With core European yields expected to remain lower for longer as the eurozone recovery wilts, currency speculators continue to search for carry trade opportunities — exploiting yield differentials by borrowing in one currency and investing in another. But carry is not the only game in town.

“Carry considerations remain relevant for Asia bonds, but currency returns have recently become a more dominant component,” Andre de Silva, head of rates research for Asia Pacific at HSBC said, adding that Indonesia and Thailand have led currency gains across emerging market Asia during the past month.

The performance of the Thai baht was particularly noteworthy at 2%, while fixed income returns touched 0.8%, according to HSBC in a recent report. For investors seeking exposure to the Thai currency, the bank said that short-dated debt instruments are more suitable as supply pressure looms in August.

Likewise, Indonesia’s currency returns exceeded fixed income gains by 0.6% after the country’s presidential election came to a peaceful and decisive conclusion, prompting nearly $2 billion of equity and bond inflows in July.

While near-term economic data and events are unlikely to trigger a significant local currency bond rally, the high interest income still makes for a good carry trade, specialists said.

“We have seen continued inflows into Asia’s bonds ... which have helped boost nearly every currency in the regional foreign exchange space,” said Frances Cheung, head of Asian rates strategy at Credit Agricole, in a press briefing held in Hong Kong in July.
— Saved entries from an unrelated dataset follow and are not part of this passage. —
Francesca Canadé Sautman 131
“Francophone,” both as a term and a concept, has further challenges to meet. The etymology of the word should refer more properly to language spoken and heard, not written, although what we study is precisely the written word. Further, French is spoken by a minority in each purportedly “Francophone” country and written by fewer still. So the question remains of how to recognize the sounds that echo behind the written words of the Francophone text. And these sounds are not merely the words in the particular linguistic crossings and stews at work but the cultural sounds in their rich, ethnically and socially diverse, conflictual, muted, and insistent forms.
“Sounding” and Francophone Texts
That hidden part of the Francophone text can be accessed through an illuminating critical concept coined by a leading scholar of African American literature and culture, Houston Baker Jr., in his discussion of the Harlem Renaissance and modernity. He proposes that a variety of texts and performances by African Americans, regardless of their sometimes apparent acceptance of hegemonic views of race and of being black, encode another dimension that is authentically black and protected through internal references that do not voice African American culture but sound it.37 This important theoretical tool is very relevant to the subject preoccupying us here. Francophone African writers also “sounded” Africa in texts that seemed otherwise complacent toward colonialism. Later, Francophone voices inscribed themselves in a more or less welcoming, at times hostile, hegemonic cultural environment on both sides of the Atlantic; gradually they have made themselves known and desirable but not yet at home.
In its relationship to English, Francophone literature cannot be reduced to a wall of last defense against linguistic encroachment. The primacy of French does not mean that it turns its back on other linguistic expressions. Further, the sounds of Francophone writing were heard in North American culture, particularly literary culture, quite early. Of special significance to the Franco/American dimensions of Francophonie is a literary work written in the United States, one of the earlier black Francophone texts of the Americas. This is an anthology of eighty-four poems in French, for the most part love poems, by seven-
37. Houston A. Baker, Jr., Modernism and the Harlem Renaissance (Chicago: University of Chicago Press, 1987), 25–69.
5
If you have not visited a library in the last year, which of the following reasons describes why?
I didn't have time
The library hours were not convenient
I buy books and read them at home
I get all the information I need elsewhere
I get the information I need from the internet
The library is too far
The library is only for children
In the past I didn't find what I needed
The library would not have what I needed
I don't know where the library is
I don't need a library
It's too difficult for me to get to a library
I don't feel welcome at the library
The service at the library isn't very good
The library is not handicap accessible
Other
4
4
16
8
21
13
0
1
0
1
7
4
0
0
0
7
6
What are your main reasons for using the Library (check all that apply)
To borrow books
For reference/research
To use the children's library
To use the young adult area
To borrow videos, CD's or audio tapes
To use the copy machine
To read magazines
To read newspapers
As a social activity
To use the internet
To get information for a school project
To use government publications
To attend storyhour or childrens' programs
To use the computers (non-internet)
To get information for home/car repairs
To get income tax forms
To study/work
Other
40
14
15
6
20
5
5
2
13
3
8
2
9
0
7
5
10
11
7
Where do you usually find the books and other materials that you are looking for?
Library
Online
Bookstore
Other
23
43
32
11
Investors are concerned about the health of the markets as the US Federal Reserve is expected to end its monthly bond buying in October this year and to start hiking interest rates in 2015.

However, investors and analysts have been predicting higher rates all year without much success. Fears that rates would climb from 3% at the start of the year did not come true, but interest-rate strategists at Goldman Sachs and JP Morgan are sticking by their hunches and still predict the 10-year yield to rise to 3% by the end of the year from current levels of 2.43%, according to Bloomberg data.

Pockets of opportunity
Higher US Treasury rates do not mean that dollar (or yen or euro) investors will be unable to find higher returns, but such opportunities may require investors to be more selective, according to fixed income analysts.

“Asian emerging market fixed income has provided good returns so far this year,” Elke Schoeppl-Jost, chief investment officer for Asia-Pacific at Deutsche Asset and Wealth Management. “Selectivity will be crucial, however: actors driving the market continue to move from broad macroeconomic and policy concerns to more specific issues.”

Last month, issuers such as Korea’s sovereign note maturing in 2044 and Chinese Overseas Land Investment’s bond expiring in 2042 offered returns of 9.33% and 4.96%, according to Bloomberg.

But the real surprise was the performance of high-yield issuers such as Pertamina’s 2044 note and Fantasia’s 2019 paper, with gains of 7.14% and 6.93% respectively.

The shift to high-yield issuers will continue as a combination of favourable influences reinforce rising confidence, a trend that is likely to continue for the rest of 2014 and possibly out to the first quarter of next year, specialists said. China, India and Indonesia in particular will underpin improving confidence.

“We feel that the Asian credit market, in particular the high-yield, should benefit from diminishing GDP and inflation volatility,” said Dilip Shahani, global head of research for Asia Pacific at HSBC. “The logic is simply that better macro certainties encourage risk-taking behaviour.”

Asian high-yield still offers significant spread over comparable US issuers within the same rating buckets, HSBC noted in a recent report. The Asian premium is even more excessive as investors drop into the single-B rating space.

“This sector has the highest re-rating likelihood as market participants become more confident with the top-down outlook for the Asia region ex-Japan,” Shahani said, adding that investors should continue to focus on lower-rated China high-yield property issuers.

Additionally, further reforms should keep investor sentiment positive towards India, and the same goes for China. One of the areas that could be affected by reforms is bond supply.

The Reserve Bank of India recently provided concessions to local banks to provide infrastructure loans, with one of the requirements being such that loans are funded by long-dated bonds.

“This not only impacts the local bond market, but it also indicates a willingness by the authorities to ease the financing channel for infrastructure spending,” Kenneth Ho, credit analyst at Goldman Sachs said. “We think that more new issuance could create relative value opportunities.”